◆ Aim of the exercise ◆
Find the line that contains "X155143200Y-82448400D03*"; then retype it and each line after it, exactly, through the final line of the data below.

[Plain-text engineering files]

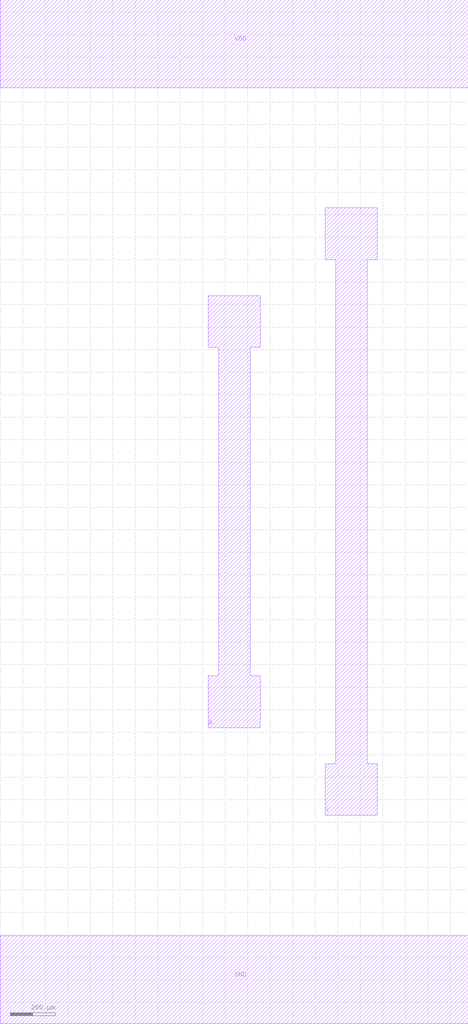
<source format=lef>
MACRO INV
 CLASS CORE ;
 ORIGIN 0 0 ;
 FOREIGN INV 0 0 ;
 SITE CORE ;
 SYMMETRY X Y R90 ;
  PIN VDD
   DIRECTION INOUT ;
   USE SIGNAL ;
   SHAPE ABUTMENT ;
    PORT
     CLASS CORE ;
       LAYER metal2 ;
        RECT 0.00000000 3965.00000000 2080.00000000 4355.00000000 ;
    END
  END VDD

  PIN GND
   DIRECTION INOUT ;
   USE SIGNAL ;
   SHAPE ABUTMENT ;
    PORT
     CLASS CORE ;
       LAYER metal2 ;
        RECT 0.00000000 -195.00000000 2080.00000000 195.00000000 ;
    END
  END GND

  PIN Y
   DIRECTION INOUT ;
   USE SIGNAL ;
   SHAPE ABUTMENT ;
    PORT
     CLASS CORE ;
       LAYER metal2 ;
        POLYGON 1445.00000000 730.00000000 1445.00000000 960.00000000 1490.00000000 960.00000000 1490.00000000 3200.00000000 1445.00000000 3200.00000000 1445.00000000 3430.00000000 1675.00000000 3430.00000000 1675.00000000 3200.00000000 1630.00000000 3200.00000000 1630.00000000 960.00000000 1675.00000000 960.00000000 1675.00000000 730.00000000 ;
    END
  END Y

  PIN A
   DIRECTION INOUT ;
   USE SIGNAL ;
   SHAPE ABUTMENT ;
    PORT
     CLASS CORE ;
       LAYER metal2 ;
        POLYGON 925.00000000 1120.00000000 925.00000000 1350.00000000 970.00000000 1350.00000000 970.00000000 2810.00000000 925.00000000 2810.00000000 925.00000000 3040.00000000 1155.00000000 3040.00000000 1155.00000000 2810.00000000 1110.00000000 2810.00000000 1110.00000000 1350.00000000 1155.00000000 1350.00000000 1155.00000000 1120.00000000 ;
    END
  END A


END INV

</source>
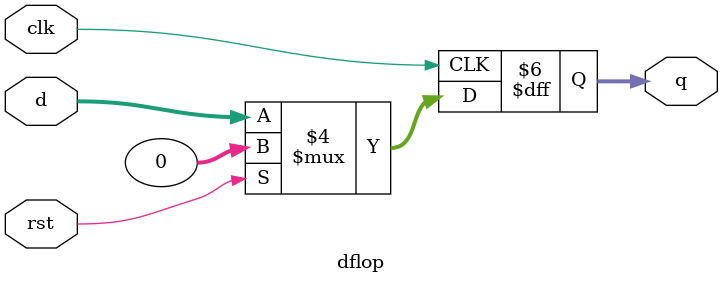
<source format=v>
module dflop (d, q, clk, rst);

input [31:0] d;
input clk;
input rst;

output reg [31:0]q;

initial begin 
q = 0 ;
end

always@(posedge clk)
begin
if(rst)
q <= 0;
else
q <= d;
end
endmodule
</source>
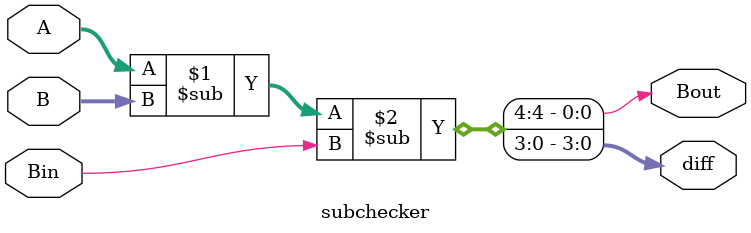
<source format=v>
module subchecker(A,B,Bin,diff,Bout);
parameter width = 4;
input [width-1:0]A,B;
input Bin;
output [width-1:0] diff;
output Bout;

assign {Bout,diff} = A - B - Bin;

endmodule

</source>
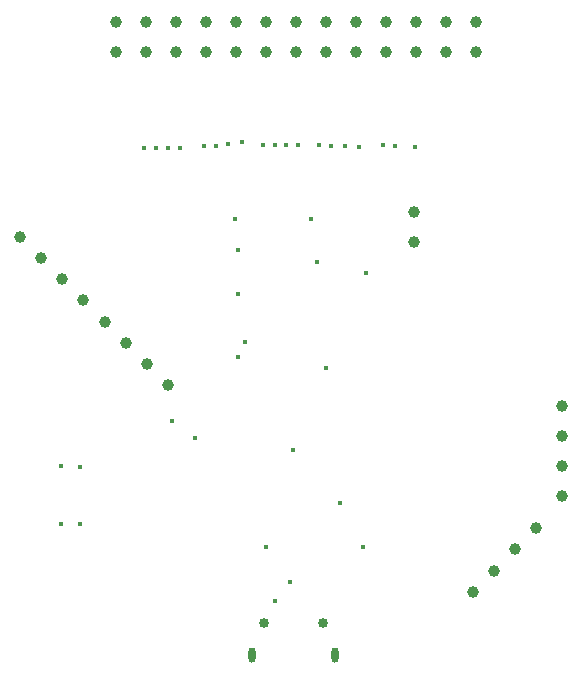
<source format=gbr>
%TF.GenerationSoftware,KiCad,Pcbnew,(6.0.10)*%
%TF.CreationDate,2023-01-11T14:45:33-05:00*%
%TF.ProjectId,cyton hat,6379746f-6e20-4686-9174-2e6b69636164,rev?*%
%TF.SameCoordinates,Original*%
%TF.FileFunction,Plated,1,4,PTH,Mixed*%
%TF.FilePolarity,Positive*%
%FSLAX46Y46*%
G04 Gerber Fmt 4.6, Leading zero omitted, Abs format (unit mm)*
G04 Created by KiCad (PCBNEW (6.0.10)) date 2023-01-11 14:45:33*
%MOMM*%
%LPD*%
G01*
G04 APERTURE LIST*
%TA.AperFunction,ViaDrill*%
%ADD10C,0.400000*%
%TD*%
G04 aperture for slot hole*
%TA.AperFunction,ComponentDrill*%
%ADD11O,0.600000X1.300000*%
%TD*%
%TA.AperFunction,ComponentDrill*%
%ADD12C,0.850000*%
%TD*%
%TA.AperFunction,ComponentDrill*%
%ADD13C,1.000000*%
%TD*%
G04 APERTURE END LIST*
D10*
X119989600Y-120065800D03*
X120015000Y-124968000D03*
X121589800Y-120192800D03*
X121589800Y-124993400D03*
X127003697Y-93167200D03*
X128003200Y-93167200D03*
X129070100Y-93103700D03*
X129387600Y-116281200D03*
X130086327Y-93130684D03*
X131368800Y-117703600D03*
X132096905Y-92986254D03*
X133096000Y-93014800D03*
X134094731Y-92842500D03*
X134747000Y-99136200D03*
X134950200Y-101803200D03*
X134950200Y-105486200D03*
X134975600Y-110845600D03*
X135275931Y-92594901D03*
X135534400Y-109601000D03*
X137083800Y-92862400D03*
X137388600Y-126898400D03*
X138081846Y-92916348D03*
X138150600Y-131495800D03*
X139081343Y-92913148D03*
X139420600Y-129870200D03*
X139674600Y-118745000D03*
X140080845Y-92913206D03*
X141198600Y-99136200D03*
X141706600Y-102819200D03*
X141851353Y-92913928D03*
X142392400Y-111785400D03*
X142849600Y-92964000D03*
X143573500Y-123202700D03*
X144030600Y-93015374D03*
X145237200Y-93065600D03*
X145542000Y-126898400D03*
X145821400Y-103733600D03*
X147243800Y-92913200D03*
X148259800Y-92964000D03*
X149923200Y-93027800D03*
D11*
%TO.C,CONN1*%
X136200000Y-136080300D03*
X143200000Y-136080300D03*
D12*
X137200000Y-133380300D03*
X142200000Y-133380300D03*
D13*
%TO.C,J2*%
X116500000Y-100650000D03*
X118296051Y-102446051D03*
X120092102Y-104242102D03*
X121888154Y-106038154D03*
X123684205Y-107834205D03*
%TO.C,J1*%
X124663200Y-82448400D03*
X124663200Y-84988400D03*
%TO.C,J2*%
X125480256Y-109630256D03*
%TO.C,J1*%
X127203200Y-82448400D03*
X127203200Y-84988400D03*
%TO.C,J2*%
X127276307Y-111426307D03*
X129072359Y-113222359D03*
%TO.C,J1*%
X129743200Y-82448400D03*
X129743200Y-84988400D03*
X132283200Y-82448400D03*
X132283200Y-84988400D03*
X134823200Y-82448400D03*
X134823200Y-84988400D03*
X137363200Y-82448400D03*
X137363200Y-84988400D03*
X139903200Y-82448400D03*
X139903200Y-84988400D03*
X142443200Y-82448400D03*
X142443200Y-84988400D03*
X144983200Y-82448400D03*
X144983200Y-84988400D03*
X147523200Y-82448400D03*
X147523200Y-84988400D03*
%TO.C,J4*%
X149910800Y-98602800D03*
X149910800Y-101142800D03*
%TO.C,J1*%
X150063200Y-82448400D03*
X150063200Y-84988400D03*
X152603200Y-82448400D03*
X152603200Y-84988400D03*
%TO.C,J3*%
X154860446Y-130711754D03*
%TO.C,J1*%
X155143200Y-82448400D03*
X155143200Y-84988400D03*
%TO.C,J3*%
X156656498Y-128915702D03*
X158452549Y-127119651D03*
X160248600Y-125323600D03*
%TO.C,J5*%
X162433000Y-114960400D03*
X162433000Y-117500400D03*
X162433000Y-120040400D03*
X162433000Y-122580400D03*
M02*

</source>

◆ Response to this exercise ◆
X155143200Y-82448400D03*
X155143200Y-84988400D03*
%TO.C,J3*%
X156656498Y-128915702D03*
X158452549Y-127119651D03*
X160248600Y-125323600D03*
%TO.C,J5*%
X162433000Y-114960400D03*
X162433000Y-117500400D03*
X162433000Y-120040400D03*
X162433000Y-122580400D03*
M02*

</source>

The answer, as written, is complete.